Veza’s technology runs across a variety of security areas tied to identity and access. In access management, Microsoft is the leader, and Okta is the challenger. Veza isn’t directly competing there, and is instead focused on visibility, an area where other players in and around the space lack technology, said Brian Guthrie, an analyst at Gartner.
Tarun Thakur, Veza’s co-founder and CEO, said his company’s software has become a key part of the ecosystem as other security vendors have started seeing permissions and entitlements as a place to gain broad access to corporate networks.

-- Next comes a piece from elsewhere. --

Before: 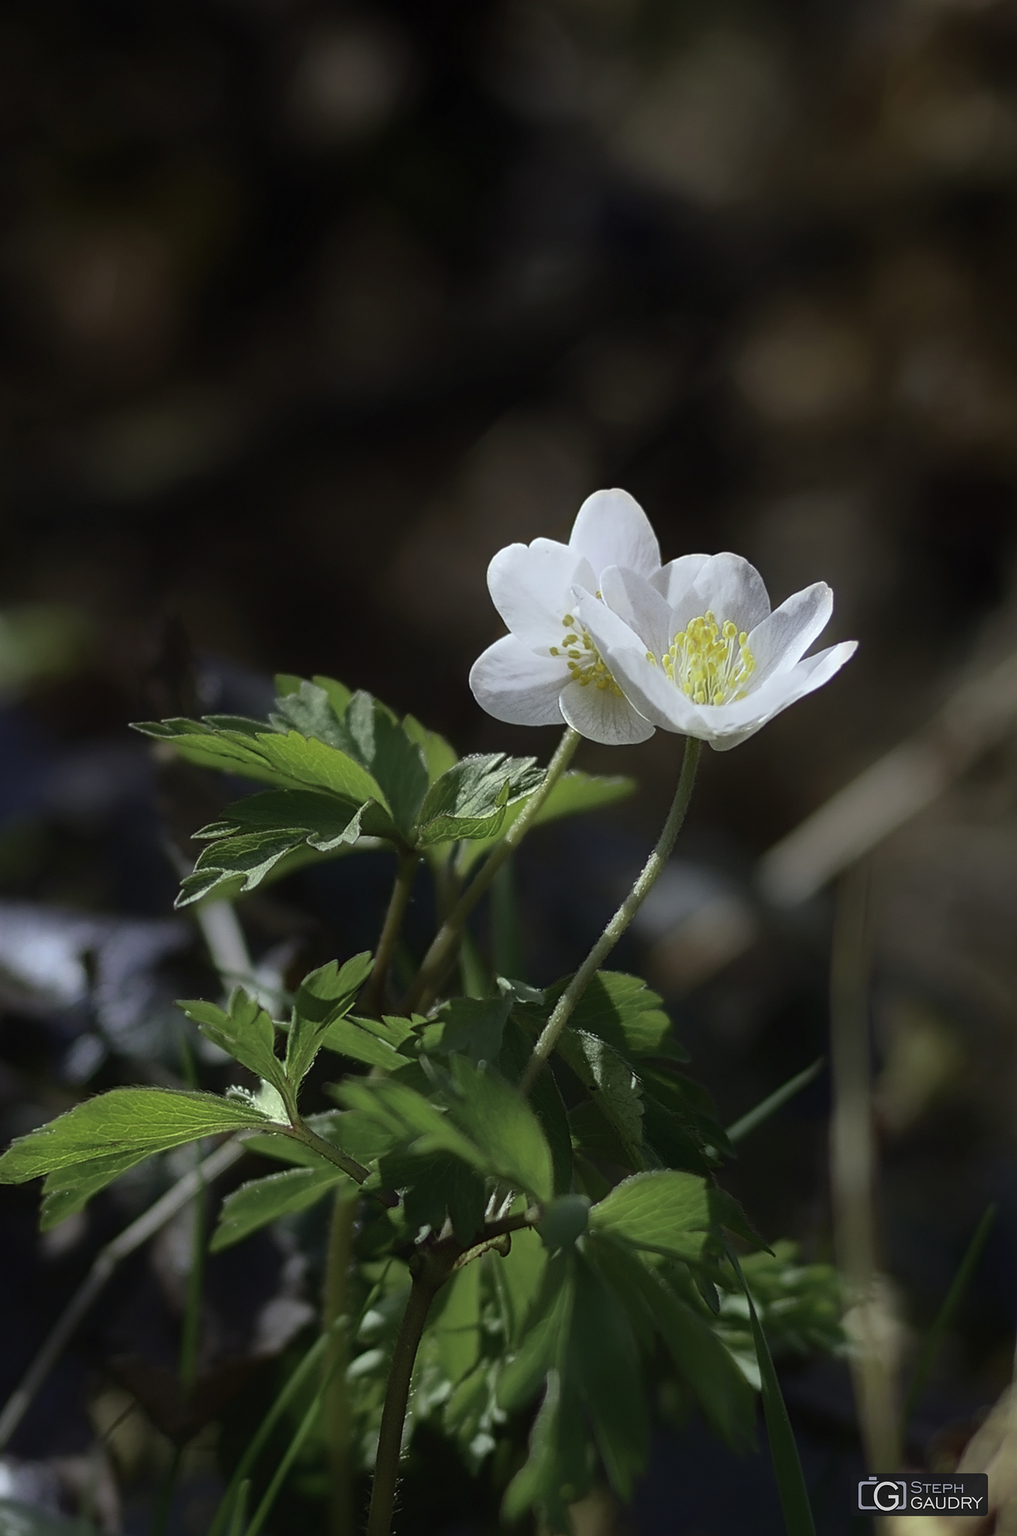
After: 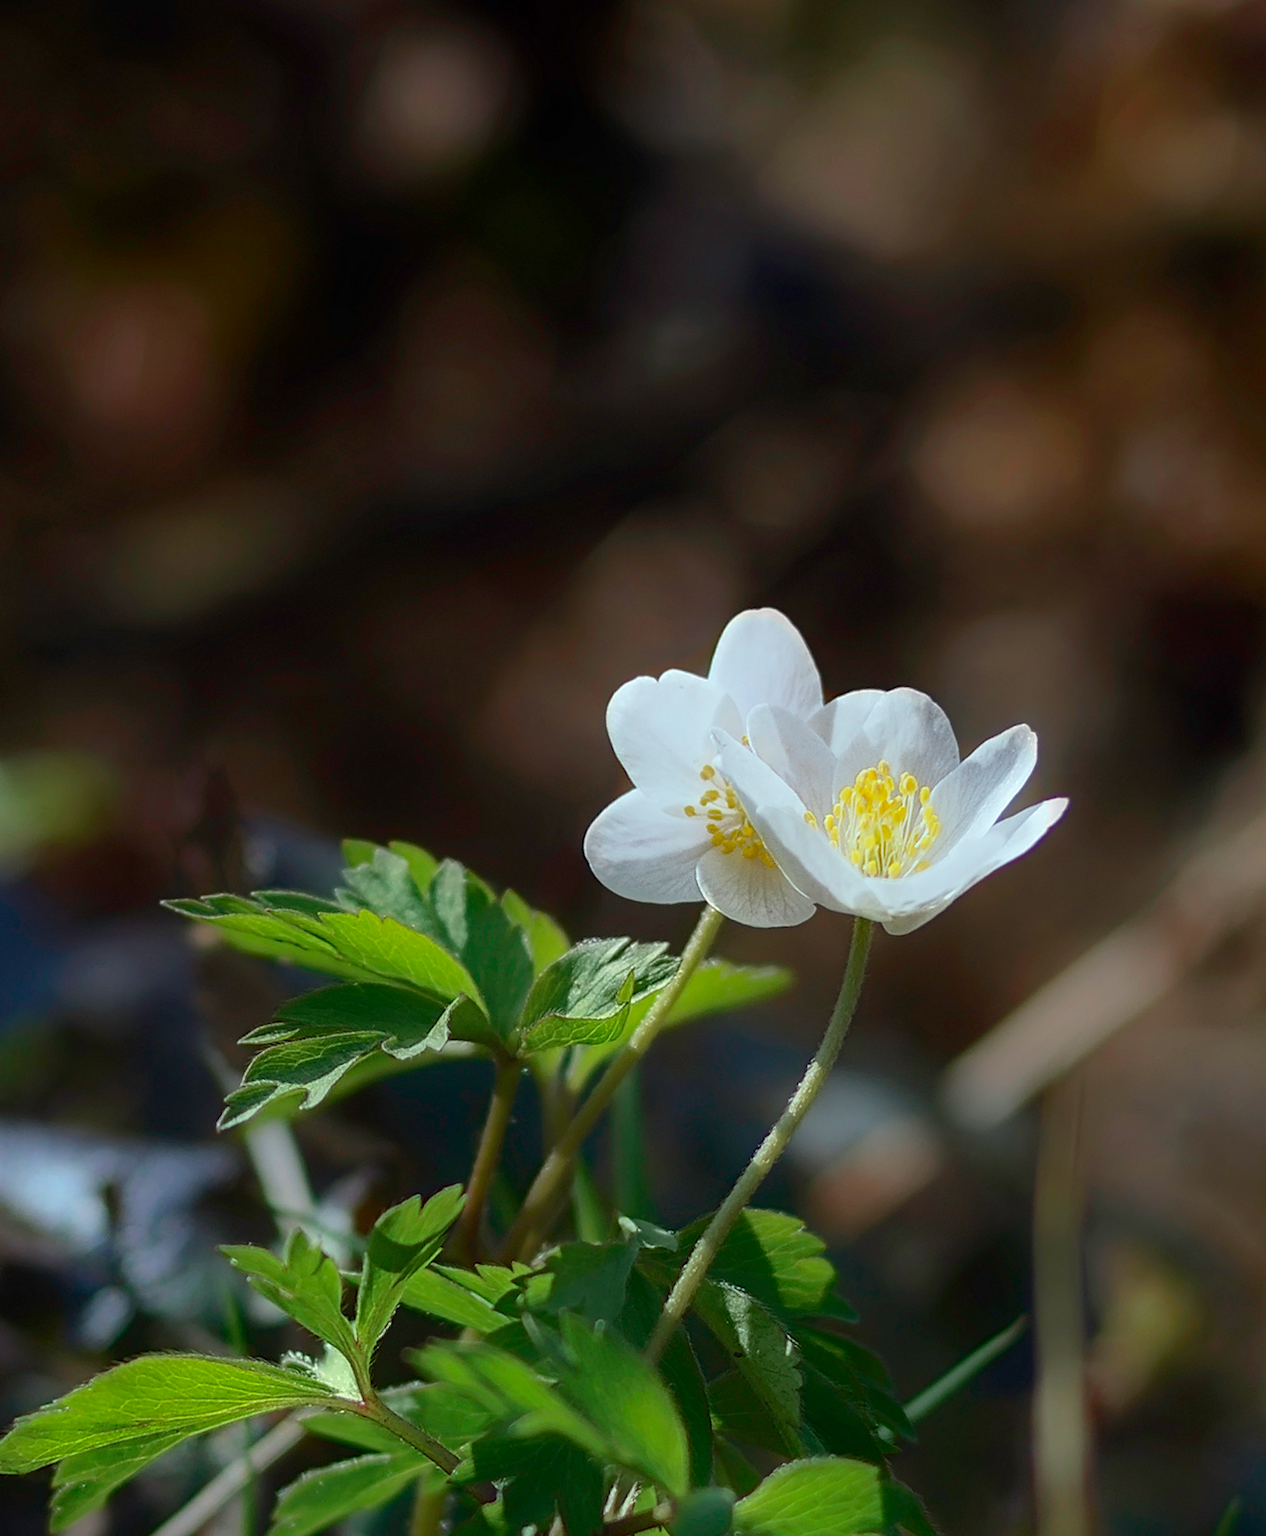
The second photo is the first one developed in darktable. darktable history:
crop: bottom 19.644%
color zones: curves: ch0 [(0, 0.613) (0.01, 0.613) (0.245, 0.448) (0.498, 0.529) (0.642, 0.665) (0.879, 0.777) (0.99, 0.613)]; ch1 [(0, 0) (0.143, 0) (0.286, 0) (0.429, 0) (0.571, 0) (0.714, 0) (0.857, 0)], mix -121.96%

“We have woken up a sleeping industry,” Thakur, who helped start the company in 2020, said in an interview.
Thakur’s home in Los Gatos, California, doubles as headquarters for the startup, which employs 200 people. It isn’t disclosing revenue figures but says sales more than doubled in the fiscal year that ended in January. Customers include AMD, CrowdStrike and Intuit.
Guthrie said enterprises started recognizing that they needed stronger visibility about two years ago.
“I think it’s because of the number of identities,” he said. Companies realized they had an audit problem or “an account that got compromised,” Guthrie said.
AI agents create a new challenge. Last week Microsoft published a report that advised organizations to figure out the proper ratio of agents to humans.
Veza is building enhancements to enable richer support for agent identities, Thakur said. The new funding will also help Veza expand in the U.S. government and internationally and build more integrations, he said.
Peter Lenke, head of Atlassian’s venture arm, said his company isn’t yet a paying Veza client.
“There’s always potential down the road,” he said. Lenke said he heard about Veza from another investor well before the new round and decided to pursue a stake when the opportunity arose.
Lenke said that startups benefit from Atlassian investments because the company “has a large footprint” inside of enterprises.
“I think there’s a great symbiotic match there,” he said.